И он рассказал, как он с Нижегородской ярмарки, возвращаясь в Москву, три дня не вылезал из тарантаса.

В доме Ивана Гаврилыча мы бывали часто. Фигура Ивана Гаврилыча была представительная: высокий, стройный, одетый безукоризненно; лицо важное, серые навыкате глаза, тщательно расчесанная на обе стороны борода… Ну, просто английский лорд, член парламента, когда молчит, а заговорит – так и отдает московским ткачом: «оттеда», «покеда», «коли ежели я, значит», «ежели я, например, теперича, так будем говорить», и прочее. Я один раз слышал, как он рассказывал о своем восхождении на пирамиду Хеопса.

 

– Три тысячи годов строили, пойми из этого!

– Много выше Ивана Великого? – спросил один собеседник.

– Какие твои пустые слова! Не то, что Иван Великий, а может… даже удивительно! Жара, братец ты мой!.. Ну, сейчас, этакие палки большие, чтобы, значит, ловчей было идти… Ну, Египет, братец ты мой, сам понимаешь! Только бедуин один подошел к нам, черной этакой; ежели в лесу где у нас такой попадется – в ногах у него наваляешься: пусти душу на покаяние. И глаза такие – сейчас зарежет… Подошел к нам, а с нами бутылочки три портеру было, на случай в Александрии взяли… Опять же, надо сказать, агличане эти там, как векши, по камням бегают…

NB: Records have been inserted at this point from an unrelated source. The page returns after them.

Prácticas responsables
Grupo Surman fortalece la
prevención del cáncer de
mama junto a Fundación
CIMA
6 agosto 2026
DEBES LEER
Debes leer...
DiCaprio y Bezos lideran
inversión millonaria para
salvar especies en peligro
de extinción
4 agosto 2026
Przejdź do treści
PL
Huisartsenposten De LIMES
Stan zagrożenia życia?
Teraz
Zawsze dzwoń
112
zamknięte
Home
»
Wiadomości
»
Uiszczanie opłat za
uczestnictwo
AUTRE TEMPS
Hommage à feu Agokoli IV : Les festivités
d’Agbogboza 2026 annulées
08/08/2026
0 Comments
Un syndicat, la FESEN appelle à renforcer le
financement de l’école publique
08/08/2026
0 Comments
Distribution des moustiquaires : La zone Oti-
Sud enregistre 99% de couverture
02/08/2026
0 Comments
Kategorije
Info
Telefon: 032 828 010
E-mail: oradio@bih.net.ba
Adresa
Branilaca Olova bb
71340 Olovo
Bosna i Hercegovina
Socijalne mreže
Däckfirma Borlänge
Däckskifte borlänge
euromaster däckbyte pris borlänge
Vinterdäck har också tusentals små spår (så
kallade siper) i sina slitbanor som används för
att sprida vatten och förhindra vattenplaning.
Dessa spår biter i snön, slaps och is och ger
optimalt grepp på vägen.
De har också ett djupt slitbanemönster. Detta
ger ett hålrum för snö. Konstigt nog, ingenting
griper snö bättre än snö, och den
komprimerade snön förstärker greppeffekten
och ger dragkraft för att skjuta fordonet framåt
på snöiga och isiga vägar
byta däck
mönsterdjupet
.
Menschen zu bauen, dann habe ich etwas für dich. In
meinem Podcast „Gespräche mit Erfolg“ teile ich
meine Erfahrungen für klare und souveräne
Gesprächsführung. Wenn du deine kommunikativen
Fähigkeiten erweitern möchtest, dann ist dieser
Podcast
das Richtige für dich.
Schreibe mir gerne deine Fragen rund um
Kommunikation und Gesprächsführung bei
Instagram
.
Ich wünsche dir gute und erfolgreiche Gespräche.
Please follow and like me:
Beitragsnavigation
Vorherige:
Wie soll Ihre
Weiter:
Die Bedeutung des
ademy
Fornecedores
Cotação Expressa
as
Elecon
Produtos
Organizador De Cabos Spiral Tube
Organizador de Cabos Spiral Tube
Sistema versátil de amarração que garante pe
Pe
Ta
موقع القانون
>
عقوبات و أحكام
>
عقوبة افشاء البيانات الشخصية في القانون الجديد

И все в том же роде. Никаких впечатлений о пирамидах передать он не мог.

По субботам часть нашего кружка собиралась у Константина Александровича Булгакова, сына московского почт-директора, внука знаменитого Якова Ивановича Булгакова, екатерининского посла, который был заключен в Константинополе в Семибашенный замок. Константин Александрович был отставной гвардеец. В Петербурге ходили чуть не легенды о его шалостях, на которые тогдашнее начальство, даже сам великий князь Михаил Павлович, смотрели снисходительно. Я не буду о них рассказывать здесь, не буду поминать грехи его юности и неведения. Больной телом (он не мог ходить и передвигался по комнате в кресле на колесах), но бодрый и здоровый духом, отлично образованный, прекрасный рисовальщик, музыкант, без голосу обаятельно передававший суть страстных романсов Глинки, он заставлял любить и жалеть себя. Любить – за необыкновенно доброе сердце, жалеть – за растрату богом данных ему даров. В Петербурге по художественной части он принадлежал к обществу Брюллова, Глинки, Кукольника и Яненко, или, как он выражался, к обществу «невоздержных».

Он жил вместе со своим отцом в почтамте. Стены небольшого кабинета его были сплошь увешаны портретами бывших и настоящих его друзей; небольшое пианино, диван, стол и несколько стульев. Садовский посещал его чуть не каждый день, а Максин иногда пребывал у него от зари и до зари: придет, справится о здоровье и уйдет; потом опять появится, опять уйдет, – и так целый день.

Субботние посетители назывались «субботниками». Для них был заведен альбом, в котором они при поступлении в субботники собственноручно вписывали свои фамилии (у меня один альбом сохранился). Князь Петр Андреевич Вяземский значился в числе субботников. Проездом через Москву он бывал у Булгакова. М. Н. Лонгинов,[97] остроумный Борис Алмазов, Рамазанов и Дюбюк были постоянными субботниками и оставили в альбоме много стихов. Каждый из субботников непременно должен был что-нибудь написать в альбом. Вечера были веселые. Живой, остроумный разговор, музыка, пение и застольные беседы, часто до утра. Нередко Михаил Семеныч Щепкин являлся сюда что-нибудь прочитать.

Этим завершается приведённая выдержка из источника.